▶ Task statement
Print every entry, word for word, and skip the images.

◇ ◇ ◇ ◇ ◇ ◇ ◇

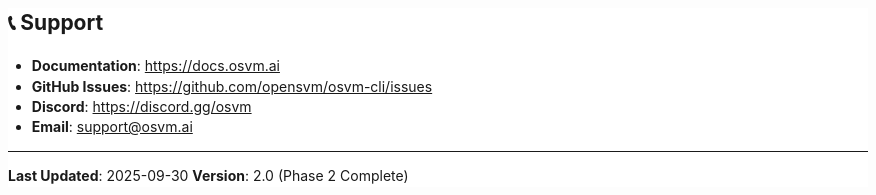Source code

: 
## 📞 Support

- **Documentation**: https://docs.osvm.ai
- **GitHub Issues**: https://github.com/opensvm/osvm-cli/issues
- **Discord**: https://discord.gg/osvm
- **Email**: support@osvm.ai

---

**Last Updated**: 2025-09-30
**Version**: 2.0 (Phase 2 Complete)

◇ ◇ ◇ ◇ ◇ ◇ ◇

▶ Response below
Source code

: 
## 📞 Support

- **Documentation**: https://docs.osvm.ai
- **GitHub Issues**: https://github.com/opensvm/osvm-cli/issues
- **Discord**: https://discord.gg/osvm
- **Email**: support@osvm.ai

---

**Last Updated**: 2025-09-30
**Version**: 2.0 (Phase 2 Complete)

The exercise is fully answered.